--- Provided records ---

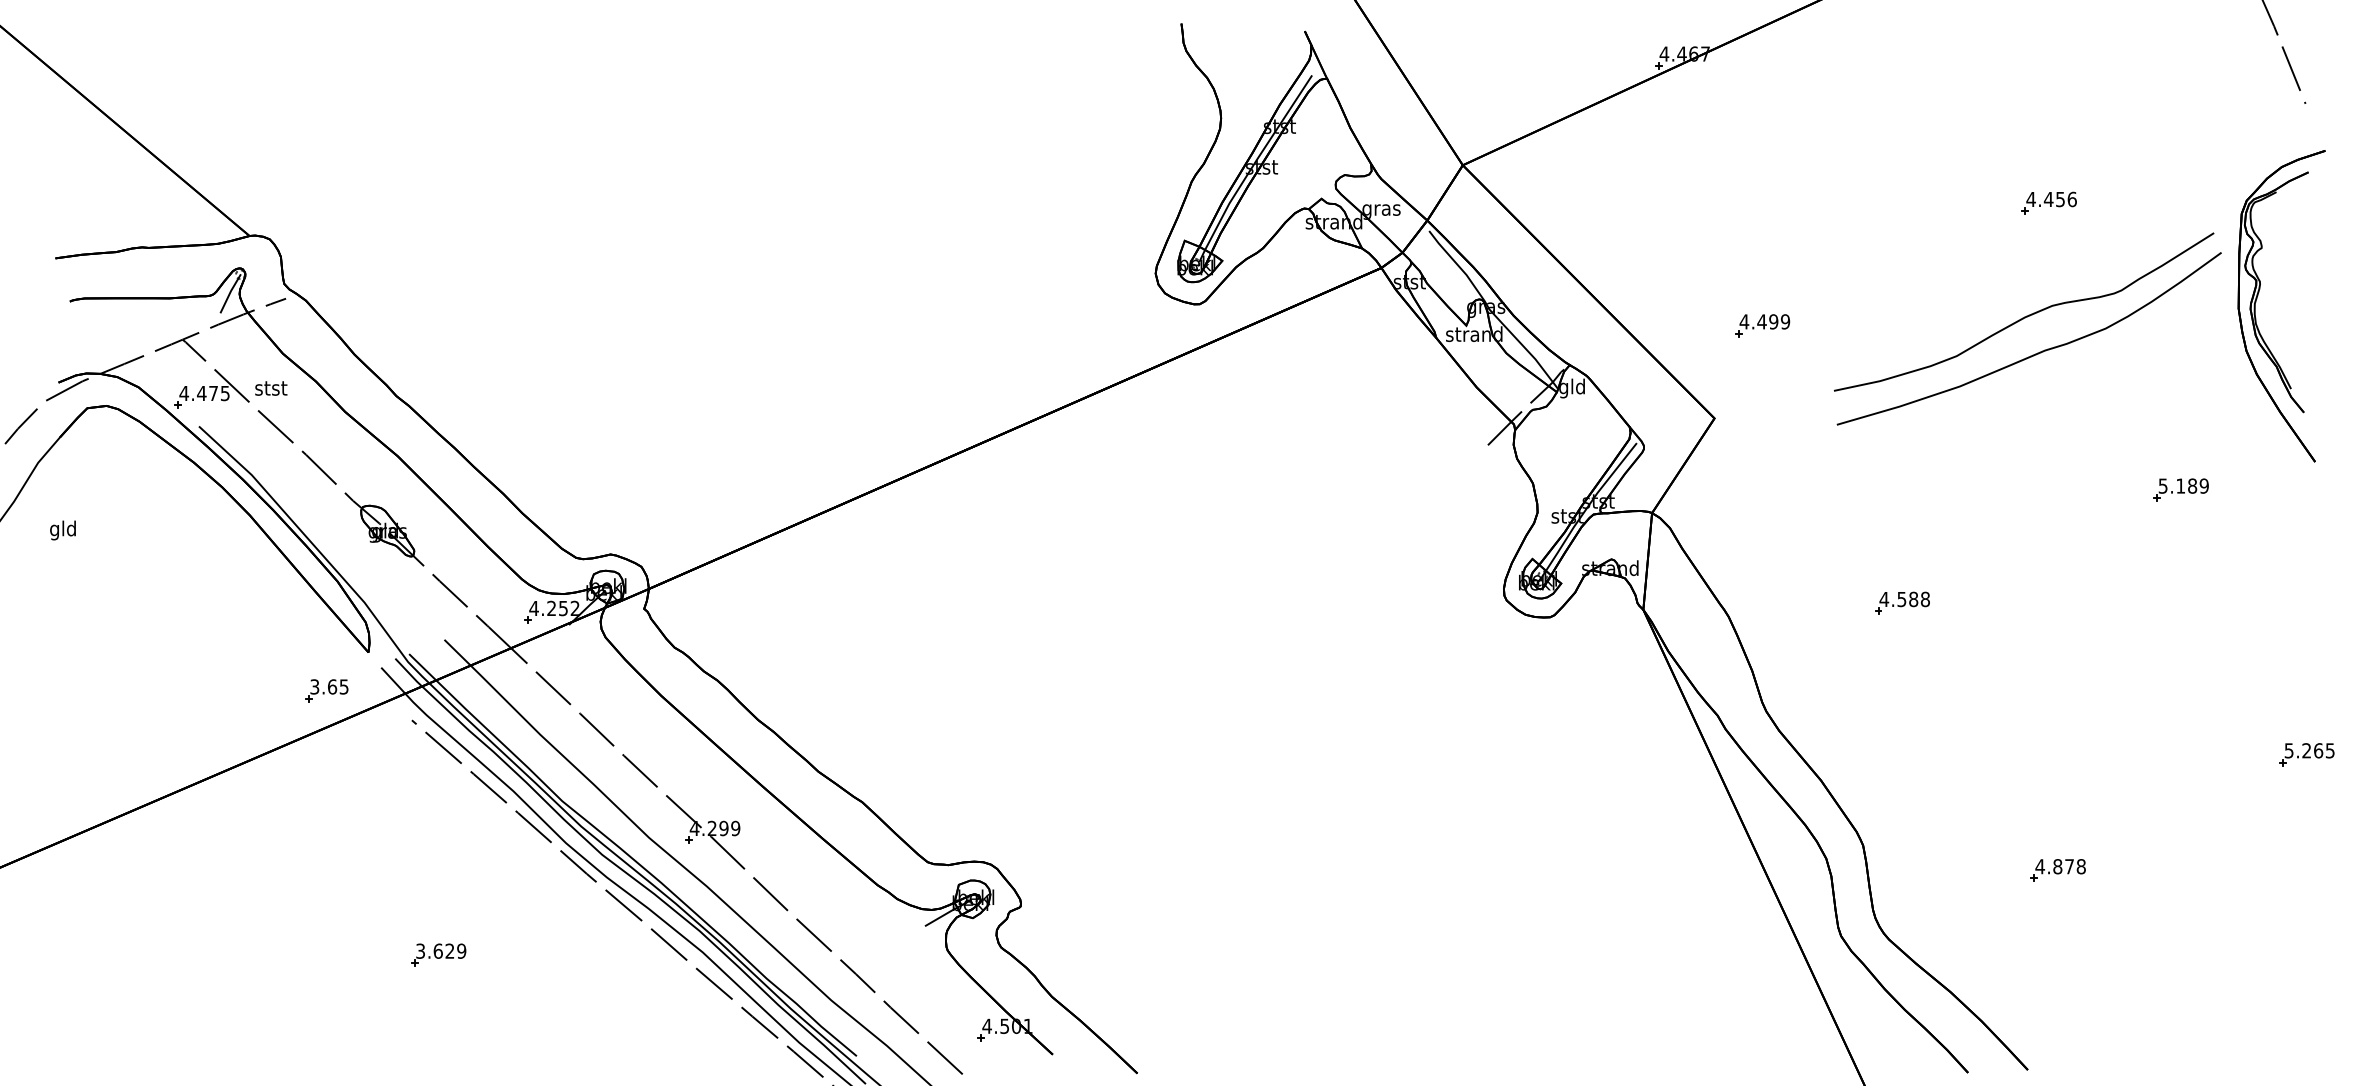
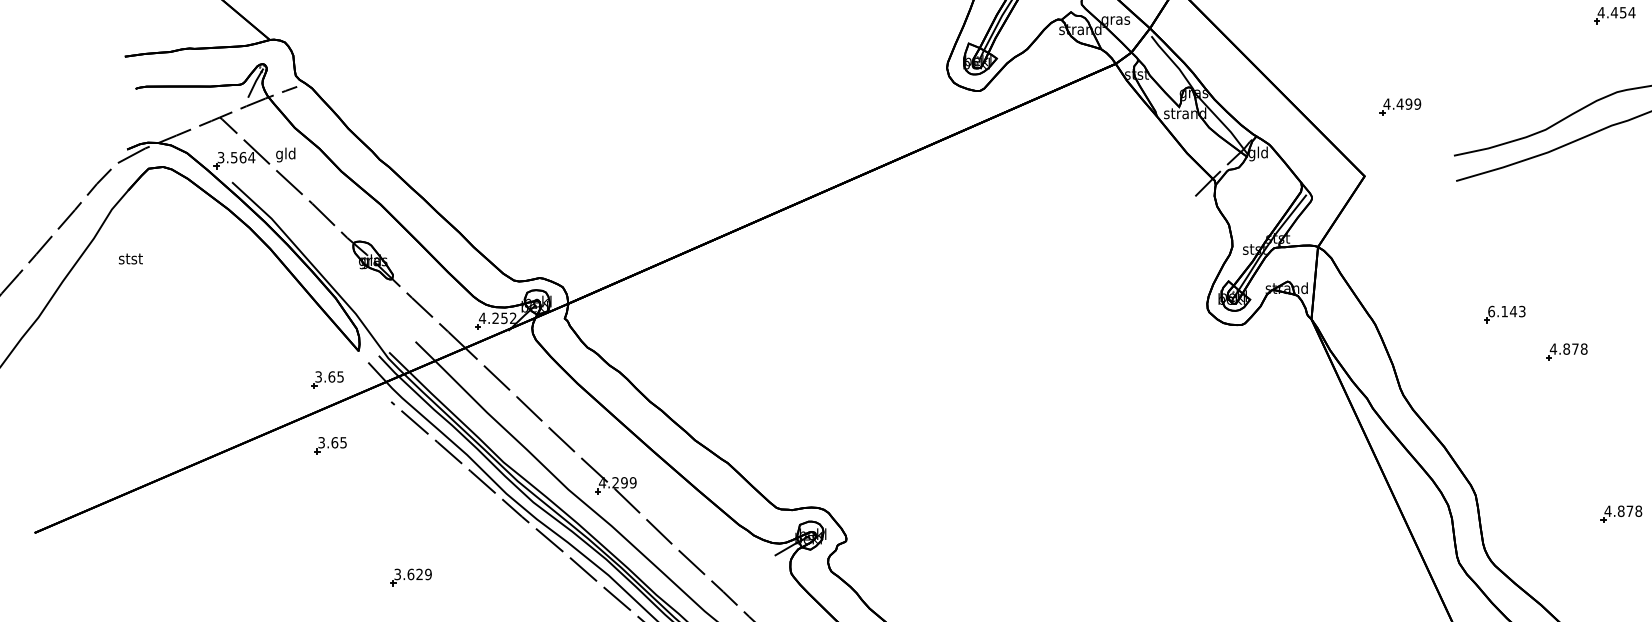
text: (2072, 199) -> (1632, 12), 4.456 -> 4.454
text: (271, 389) -> (286, 154), stst -> gld
text: (204, 393) -> (236, 157), 4.475 -> 3.564
text: (63, 530) -> (130, 260), gld -> stst
text: (1904, 599) -> (1506, 311), 4.588 -> 6.143
part: (1984, 653) -> (1566, 351), added
part: (330, 778) -> (330, 445), added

---

● Required action:
Could each line of the data be written out exactly, with no pictures included?

● Solution to this task:
text: (2072, 199) -> (1632, 12), 4.456 -> 4.454
text: (271, 389) -> (286, 154), stst -> gld
text: (204, 393) -> (236, 157), 4.475 -> 3.564
text: (63, 530) -> (130, 260), gld -> stst
text: (1904, 599) -> (1506, 311), 4.588 -> 6.143
part: (1984, 653) -> (1566, 351), added
part: (330, 778) -> (330, 445), added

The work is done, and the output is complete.